Charles Swanton(Cancer Research UK), Barbara Nicke(Cancer Research UK), Marion Schuett(Koblenz University of Applied Sciences), Aron C. Eklund(Technical University of Denmark), Charlotte K.Y. Ng(University of Cambridge), Qiyuan Li(Technical University of Denmark), Thomas J. Hardcastle(University of Cambridge), Alvin Lee(Cancer Research UK), Rajat Roy(Cancer Research UK), Philip East(Cancer Research UK), Maik Kschischo(Koblenz University of Applied Sciences), David Endesfelder(Koblenz University of Applied Sciences), Paul G. Wylie(University of Hertfordshire), Se Nyun Kim, Jie-Guang Chen(Wenzhou Medical University), Michael Howell(Cancer Research UK), Thomas Ried(National Institutes of Health), Jens K. Habermann(University Hospital Schleswig-Holstein), Gert Auer(Karolinska Institutet), James D. Brenton(Cancer Research UK), Zoltán Szállási(Harvard University), Julian Downward(Cancer Research UK)

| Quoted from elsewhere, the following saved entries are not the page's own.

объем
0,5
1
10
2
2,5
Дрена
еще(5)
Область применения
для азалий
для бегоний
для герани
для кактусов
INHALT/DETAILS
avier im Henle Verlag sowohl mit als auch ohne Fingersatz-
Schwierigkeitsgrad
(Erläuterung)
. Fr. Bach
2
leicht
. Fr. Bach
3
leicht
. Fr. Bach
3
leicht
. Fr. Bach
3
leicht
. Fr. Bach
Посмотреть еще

Proceedings of the National Academy of Sciences
May 20, 2009
Cited by 297Open Access
Full Text

Abstract

Microtubule-stabilizing (MTS) agents, such as taxanes, are important chemotherapeutics with a poorly understood mechanism of action. We identified a set of genes repressed in multiple cell lines in response to MTS agents and observed that these genes are overexpressed in tumors exhibiting chromosomal instability (CIN). Silencing 22/50 of these genes, many of which are involved in DNA repair, caused cancer cell death, suggesting that these genes are involved in the survival of aneuploid cells. Overexpression of these "CIN-survival" genes is associated with poor outcome in estrogen receptor-positive breast cancer and occurs frequently in basal-like and Her2-positive cases. In diploid cells, but not in chromosomally unstable cells, paclitaxel causes repression of CIN-survival genes, followed by cell death. In the OV01 ovarian cancer clinical trial, a high level of CIN was associated with taxane resistance but carboplatin sensitivity, indicating that CIN may determine MTS response in vivo. Thus, pretherapeutic assessment of CIN may optimize treatment stratification and clinical trial design using these agents.